Dijital çağda geç kalmamak
Hz. Adem’e (as) secde etmeyen İblis, Ademoğlunun dijital çağa geçip muazzam bir haberleşme ve bilgi teknolojisi ile denizin derinliklerinden uzayın karanlıklarına kadar hakimiyetini, istifadesini ve ilgisini sürdürebileceğini tahmin edebilmiş miydi?
Evet Hz. Adem’e (as) öğretilen isimler, Cenab-ı Hakk’ın isimlerinin maddi ve manevi alemlerde tecellilerine alem ve sembol olan ilimlerin ve fenlerin özü ve esasıydı. Hz. Adem’in (as) şahsında ademoğluna ilim, istidat ve kabiliyet olarak verilmişti. Bunlar Risale-i Nur’da detaylı olarak anlatılmaktadır. Kil tabletler ve kâğıt yokken belki de binlerce sene söz, ilim ve isimler insan hafızasında saklandı. Yüzlerce beyitlik şiirler, destanlar, mukaddes kitaplar hafızadan hafızaya çağlar boyu nakloldu. Hafızada kalıcı olabilmesi için akıcılık, nazım, kafiye ve vezin gibi edebi kaideler vazgeçilmezdi. Belki de eski çağlarda malayani ve gereksiz bilgilerin azlığı hafızanın gücü için en önemli unsur idi.

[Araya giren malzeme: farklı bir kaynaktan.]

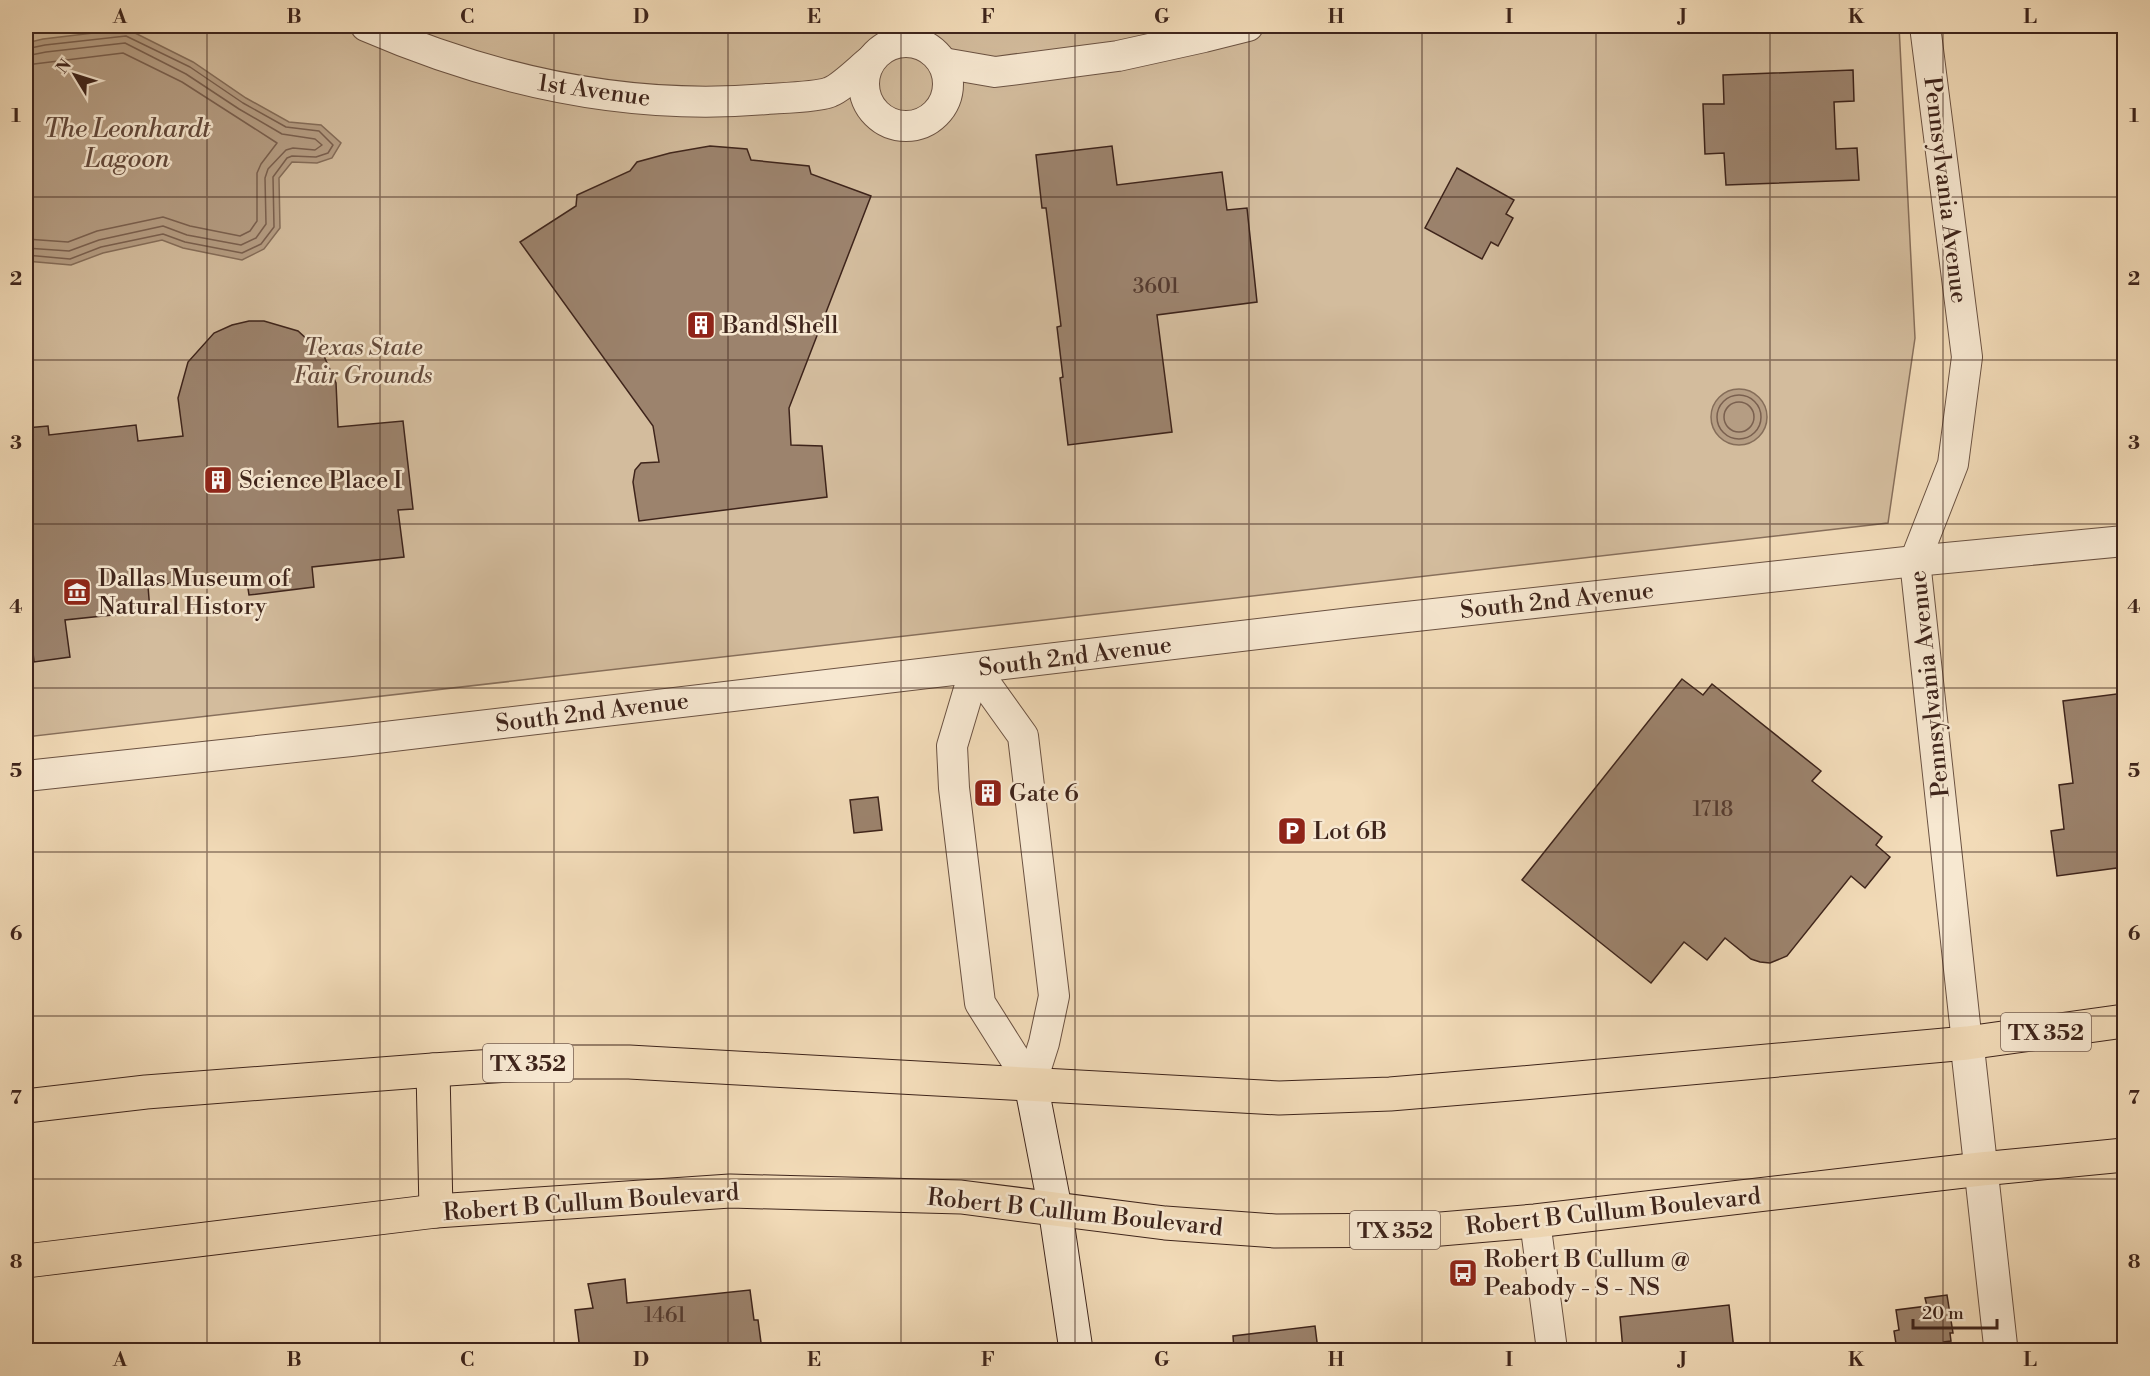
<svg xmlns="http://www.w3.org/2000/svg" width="2150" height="1376" font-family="'Libre Bodoni',serif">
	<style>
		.green { fill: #d3bc9d; stroke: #88705c; stroke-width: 1.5 }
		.water { fill: #b59d83; stroke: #856d59; stroke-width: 1.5 }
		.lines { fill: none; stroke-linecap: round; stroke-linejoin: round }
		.shore { stroke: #7a604f; stroke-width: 1.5 }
		.building { fill: #9c836d; stroke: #3e241b; stroke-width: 1.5 }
		.minor-casing { stroke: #6b5242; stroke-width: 32 }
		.tertiary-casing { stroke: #6b5242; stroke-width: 35 }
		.secondary-casing { stroke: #3e241b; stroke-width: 35 }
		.primary-casing { stroke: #3e241b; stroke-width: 35 }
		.minor { stroke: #f7e8d1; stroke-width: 30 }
		.tertiary { stroke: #f7e8d1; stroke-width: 33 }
		.secondary { stroke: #f7e8d1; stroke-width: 33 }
		.primary { stroke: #f2dbb8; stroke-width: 33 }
		.grid { fill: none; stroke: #3e241b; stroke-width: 1.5; stroke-opacity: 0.55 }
		.labels { text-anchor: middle; stroke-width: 5; stroke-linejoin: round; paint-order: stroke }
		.number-label { font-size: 21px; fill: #563c30 }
		.shield { fill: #f7e8d1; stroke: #765f52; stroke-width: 1.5 }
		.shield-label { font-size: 22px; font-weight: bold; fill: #3e241b }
		.street-label { font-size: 24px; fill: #3e241b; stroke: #f7e8d1 }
		.poi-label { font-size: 24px; fill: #3e241b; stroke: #f7e8d1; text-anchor: start }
		.park-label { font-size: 24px; font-style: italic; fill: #634a3c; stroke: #f7e8d1 }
		.water-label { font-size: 26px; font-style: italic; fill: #62483a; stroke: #f7e8d1 }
		.neatline { fill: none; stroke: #3e241b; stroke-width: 2 }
		.grid-label { font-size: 20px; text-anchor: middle; font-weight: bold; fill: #3e241b }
	</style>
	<rect width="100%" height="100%" fill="#f2dbb8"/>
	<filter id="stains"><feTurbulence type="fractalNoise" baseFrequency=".00333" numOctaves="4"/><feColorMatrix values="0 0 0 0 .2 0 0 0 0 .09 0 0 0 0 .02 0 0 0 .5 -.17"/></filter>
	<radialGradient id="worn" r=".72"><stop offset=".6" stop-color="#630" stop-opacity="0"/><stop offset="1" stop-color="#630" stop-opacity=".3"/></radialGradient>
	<polygon class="green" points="26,26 1899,26 1915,338 1888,523 26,737"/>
	<g class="water">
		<polygon points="127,29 193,62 246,98 289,122 321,125 341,143 332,158 317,163 292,162 279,178 280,228 264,249 242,260 183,248 162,240 103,253 71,265 26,261 26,43 43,39"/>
		<circle cx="1739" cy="417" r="28"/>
	</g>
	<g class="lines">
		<g class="shore">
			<polyline points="26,49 45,45 126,36 190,67 243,103 286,127 319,131 333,145 328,153 316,157 292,156 287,158 273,177 274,227 261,244 242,253 185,242 163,234 101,247 70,259 26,255"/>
			<polyline points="26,56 46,52 125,43 186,74 239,109 282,134 315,139 322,145 315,150 293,148 286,150 268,169 265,178 266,224 256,238 241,245 187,235 163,226 99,240 69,251 26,248"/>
			<polyline points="26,65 123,53 182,82 277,143 261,164 257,173 257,221 250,231 240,236 190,226 163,217 97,231 68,242 26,239"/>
			<circle cx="1739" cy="417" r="22"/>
			<circle cx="1739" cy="417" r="15"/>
		</g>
	</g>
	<g class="building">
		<polygon points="1853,70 1854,101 1834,102 1836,149 1857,148 1859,180 1726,185 1724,153 1705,154 1703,104 1724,104 1723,75"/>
		<polygon points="710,146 747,149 751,160 809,166 811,174 871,196 789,408 791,445 822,446 827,497 639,521 633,482 635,470 641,463 659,462 653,426 520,242 576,206 577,195 630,171 637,162 670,153"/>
		<polygon points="1112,146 1117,185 1222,172 1227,210 1247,208 1257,302 1157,315 1172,432 1068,445 1060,378 1063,377 1057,327 1061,326 1046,208 1042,208 1036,155"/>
		<polygon points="1457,168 1514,200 1506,214 1513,218 1498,246 1491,242 1482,259 1425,228"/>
		<polygon points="249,321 264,321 298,331 323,354 336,383 338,427 403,421 413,509 398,510 404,557 312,567 314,587 249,595 246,575 148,586 150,611 65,620 70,657 34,662 30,624 26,624 26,428 48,426 49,435 136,425 138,441 183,436 178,398 188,362 214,333 232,325"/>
		<polygon points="1682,679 1703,695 1712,684 1821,771 1812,781 1882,837 1876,845 1890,857 1865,888 1851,876 1787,956 1770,963 1760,962 1751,959 1725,938 1707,960 1684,942 1651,983 1522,880"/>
		<polygon points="2124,693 2124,867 2057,876 2051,831 2064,829 2059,785 2073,783 2063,701"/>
		<polygon points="878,797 882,830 854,833 850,800"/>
		<polygon points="625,1279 627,1303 750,1290 754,1320 758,1320 762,1350 580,1350 575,1310 593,1308 588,1284"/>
		<polygon points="1947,1295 1953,1333 1950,1333 1951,1341 1944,1342 1945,1350 1897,1350 1894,1331 1899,1330 1896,1310 1927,1306 1925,1298"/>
		<polygon points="1729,1305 1734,1350 1623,1350 1620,1317"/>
		<polygon points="1315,1326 1318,1350 1234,1350 1233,1336"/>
	</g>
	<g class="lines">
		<g class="minor-casing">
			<g id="minor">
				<path d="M366,26c127,55 262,85 401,73 13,-1 52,-2 63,-7 11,-4 30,-23 40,-31"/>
				<polyline points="1925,26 1967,357 1953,464 1915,561 1967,1043"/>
				<circle cx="906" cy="84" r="42"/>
				<polyline points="943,63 995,72 1118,56 1204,37 1248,26"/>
				<polyline points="975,669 1023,736 1054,996 1044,1043 1031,1084"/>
				<polyline points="975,669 952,746 954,788 980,1003 1031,1084"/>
				<polyline points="26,776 351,741 1352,623 1915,561 2124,541"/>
				<polyline points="1535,1221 1552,1350"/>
			</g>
		</g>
		<g class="tertiary-casing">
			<polyline id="tertiary" points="1967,1043 2001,1350"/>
		</g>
		<g class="secondary-casing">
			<polyline id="secondary" points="1031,1084 1055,1208 1076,1350"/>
		</g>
		<g class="primary-casing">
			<g id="primary">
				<polyline points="433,1070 436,1211"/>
				<polyline points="26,1106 146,1092 433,1070 556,1062 629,1062 1279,1098 1390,1094 1522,1083 1967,1043 2124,1021"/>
				<polyline points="26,1261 436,1211 730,1191 961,1197 1165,1223 1275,1231 1429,1230 1535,1221 1981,1169 2124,1155"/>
			</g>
		</g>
		<use href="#minor" class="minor"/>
		<use href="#tertiary" class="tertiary"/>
		<use href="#secondary" class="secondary"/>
		<use href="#primary" class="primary"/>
	</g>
	<path class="grid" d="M207,26v1324M380,26v1324M554,26v1324M728,26v1324M901,26v1324M1075,26v1324M1249,26v1324M1422,26v1324M1596,26v1324M1770,26v1324M1943,26v1324M26,197h2098M26,360h2098M26,524h2098M26,688h2098M26,852h2098M26,1016h2098M26,1179h2098"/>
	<defs>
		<g id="building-square" transform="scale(1.5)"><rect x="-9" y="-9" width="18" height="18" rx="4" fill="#8f2418" stroke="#f7e8d1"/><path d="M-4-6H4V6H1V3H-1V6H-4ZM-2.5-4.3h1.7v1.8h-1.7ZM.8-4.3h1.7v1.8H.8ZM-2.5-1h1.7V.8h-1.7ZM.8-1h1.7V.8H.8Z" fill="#fff"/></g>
		<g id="museum-square" transform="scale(1.5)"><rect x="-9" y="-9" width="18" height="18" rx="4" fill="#8f2418" stroke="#f7e8d1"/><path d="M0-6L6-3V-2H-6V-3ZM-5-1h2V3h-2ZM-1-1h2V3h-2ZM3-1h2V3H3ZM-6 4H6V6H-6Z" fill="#fff"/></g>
		<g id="parking-square" transform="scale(1.5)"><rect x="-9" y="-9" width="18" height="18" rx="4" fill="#8f2418" stroke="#f7e8d1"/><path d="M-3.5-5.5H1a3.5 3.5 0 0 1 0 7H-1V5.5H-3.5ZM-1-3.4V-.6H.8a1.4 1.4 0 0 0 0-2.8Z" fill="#fff"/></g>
		<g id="bus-square" transform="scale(1.5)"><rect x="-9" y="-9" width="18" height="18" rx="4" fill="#8f2418" stroke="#f7e8d1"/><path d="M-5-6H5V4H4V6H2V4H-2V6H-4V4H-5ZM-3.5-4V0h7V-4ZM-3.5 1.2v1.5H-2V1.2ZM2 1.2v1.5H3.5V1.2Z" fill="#fff"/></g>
	</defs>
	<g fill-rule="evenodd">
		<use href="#building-square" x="701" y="325"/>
		<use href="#building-square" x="218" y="480"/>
		<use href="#museum-square" x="77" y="592"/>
		<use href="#building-square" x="988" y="793"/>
		<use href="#parking-square" x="1292" y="831"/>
		<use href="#bus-square" x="1463" y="1273"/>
	</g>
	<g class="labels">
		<g class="number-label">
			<text x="1156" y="293">3601</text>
			<text x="1713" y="816">1718</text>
			<text x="665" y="1322">1461</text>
		</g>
		<g class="shield">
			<rect x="2001" y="1013" width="90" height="38" rx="4.5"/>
			<rect x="483" y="1044" width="90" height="38" rx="4.5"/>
			<rect x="1350" y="1211" width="90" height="38" rx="4.5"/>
		</g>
		<g class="shield-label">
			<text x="2046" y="1040">TX 352</text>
			<text x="528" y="1071">TX 352</text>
			<text x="1395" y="1238">TX 352</text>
		</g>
		<g class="street-label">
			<text transform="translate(594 90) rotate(8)" y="8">1st Avenue</text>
			<text transform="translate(1946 190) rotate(83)" y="8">Pennsylvania Avenue</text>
			<text transform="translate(1557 600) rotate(-6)" y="8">South 2nd Avenue</text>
			<text transform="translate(1075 656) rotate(-7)" y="8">South 2nd Avenue</text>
			<text transform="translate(1929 684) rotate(-96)" y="8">Pennsylvania Avenue</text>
			<text transform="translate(592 712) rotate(-7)" y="8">South 2nd Avenue</text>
			<text transform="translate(591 1202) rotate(-4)" y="8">Robert B Cullum Boulevard</text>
			<text transform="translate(1613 1211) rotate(-6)" y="8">Robert B Cullum Boulevard</text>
			<text transform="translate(1075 1212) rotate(6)" y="8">Robert B Cullum Boulevard</text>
		</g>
		<g class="poi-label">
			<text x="722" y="333">Band Shell</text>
			<text x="239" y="488">Science Place I</text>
			<text x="98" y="586">Dallas Museum of<tspan x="98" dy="28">Natural History</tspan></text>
			<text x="1009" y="801">Gate 6</text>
			<text x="1313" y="839">Lot 6B</text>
			<text x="1484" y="1267">Robert B Cullum @<tspan x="1484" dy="28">Peabody - S - NS</tspan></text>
		</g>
		<g class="park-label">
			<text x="363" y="355">Texas State<tspan x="363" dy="28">Fair Grounds</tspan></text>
		</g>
		<g class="water-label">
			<text x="127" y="137">The Leonhardt<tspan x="127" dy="30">Lagoon</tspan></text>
		</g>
	</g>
	<rect width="2150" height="1376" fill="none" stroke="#f2dbb8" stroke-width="66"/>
	<g transform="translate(75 75) rotate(308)" stroke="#f7e8d1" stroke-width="4.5" paint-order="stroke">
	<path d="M0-4.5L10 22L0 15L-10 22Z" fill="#3e241b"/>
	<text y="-9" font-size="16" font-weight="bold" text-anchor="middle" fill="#3e241b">N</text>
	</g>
	<path d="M1913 1319v9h84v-9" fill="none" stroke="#3e241b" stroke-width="3"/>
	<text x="1922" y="1319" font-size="18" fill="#3e241b" stroke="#f7e8d1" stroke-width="4.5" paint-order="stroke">20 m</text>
	<rect x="33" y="33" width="2084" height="1310" class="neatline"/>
	<g class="grid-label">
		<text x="120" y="23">A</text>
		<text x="294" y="23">B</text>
		<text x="467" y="23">C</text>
		<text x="641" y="23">D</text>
		<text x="814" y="23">E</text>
		<text x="988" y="23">F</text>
		<text x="1162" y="23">G</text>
		<text x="1336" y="23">H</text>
		<text x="1509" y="23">I</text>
		<text x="1683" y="23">J</text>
		<text x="1856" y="23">K</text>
		<text x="2030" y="23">L</text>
		<text x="16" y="122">1</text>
		<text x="2134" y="122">1</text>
		<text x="16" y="285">2</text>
		<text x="2134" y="285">2</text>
		<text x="16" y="449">3</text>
		<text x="2134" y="449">3</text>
		<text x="16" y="613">4</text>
		<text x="2134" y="613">4</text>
		<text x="16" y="777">5</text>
		<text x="2134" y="777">5</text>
		<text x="16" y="940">6</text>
		<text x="2134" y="940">6</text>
		<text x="16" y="1104">7</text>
		<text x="2134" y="1104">7</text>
		<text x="16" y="1268">8</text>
		<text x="2134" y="1268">8</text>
		<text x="120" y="1366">A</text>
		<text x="294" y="1366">B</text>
		<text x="467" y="1366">C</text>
		<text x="641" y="1366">D</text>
		<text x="814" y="1366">E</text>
		<text x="988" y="1366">F</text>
		<text x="1162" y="1366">G</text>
		<text x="1336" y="1366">H</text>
		<text x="1509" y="1366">I</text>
		<text x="1683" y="1366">J</text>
		<text x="1856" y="1366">K</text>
		<text x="2030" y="1366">L</text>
	</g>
	<rect width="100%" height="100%" filter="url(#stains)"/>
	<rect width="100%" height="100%" fill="url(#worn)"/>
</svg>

Kâğıt ile yeni bir dönem başladı. Kâğıdın en parlak dönemini artık geride bırakıyoruz.
Bilgi ve iletişimde dijital çağ için bütün zamanların en büyük değişimi demek mümkün. Bilinen dört-beş bin yıldır kil tabletten, papirüse, kemiklerden kâğıda kadar kaydedilen bilgi, nazım yerine dijitale dönüştürülüp tırnak ucu kadar hafıza kartlarında depolanıyor ve neredeyse beyindeki gibi ışık hızıyla yeryüzünü dolaşıyor. Üç-dört yüz sene önce Avrupalı bir filozof İbn-i Sina’nın eserini Buhara’dan getirecek İpek Yolu kervanını beş-altı ay beklerdi. Şimdi tıpkı basımı bilgisayarında bir tık uzakta ve inanılmaz ucuzlukta. Birçok uzmana göre medeniyetleri belirleyen en önemli faktörlerden birisi de bilgi ve haberleşme şimdiki ifadeyle iletişim. Eski çağların hakimleri hep yazıyı icad eden daha doğrusu ilham olunan Ortadoğu idi. Ortadoğu’nun üç-beş yüz sene öne geçmesinde şüphesiz İslam dini en mühim faktör. Ancak yazı, kâğıt ve okumanın da bunun alt yapısı olduğunu unutmamak gerekir.
Arap ya da Sami alfabesinin dönüşerek Batıya geçişi de üç-beş yüz sene aldığı tahmin ediliyor. Kâğıt da aynı şekilde. Matbaa, Rönesans ve Sanayi inkılabının Batıda birbirini takip etmesi tesadüf olmasa gerek. Terakki ve kalkınmanın ilk basamakları yazı, kitap ve okuma olmuş.
Matbaa 15-20 sene içinde İstanbul’a gelmiş ancak sadece Tevrat basılmış. Üç yüz sene sonra Türkçe ve Arapça kitaplar basılmaya başlanmış. Üç yüz senelik fark zaman zaman azalsa da her yerde kendini göstermiş. Bu kadar geçen zamana rağmen kitabın, gazetenin ehemmiyeti tam anlaşılmış değiliz. Azınlık da olsa kitaba ve gazeteye hala karşı olanların varlığıyla dünyada benzersiziz.
Bir dönüm noktasındayız demiştik ya… İslam Dünyası olarak matbaanın ve kâğıdın ehemmiyetini tam kavramaya başlamışken yeni bir dönem yeni bir çağ başlıyor.
Şüphesiz klasiklerimiz, şaheserlerimiz ve başucu kitaplarımız hep kâğıt baskı olacak. Ancak her birinden yüzlerce belki de binlerce dijital makale, video, resim, müzik ve daha icad edilecek birçok iletişim şekli olacak.
Bu çağı büyük ve küçük alemde yakalarsak dünya ile farkı kapatmak her zaman mümkün.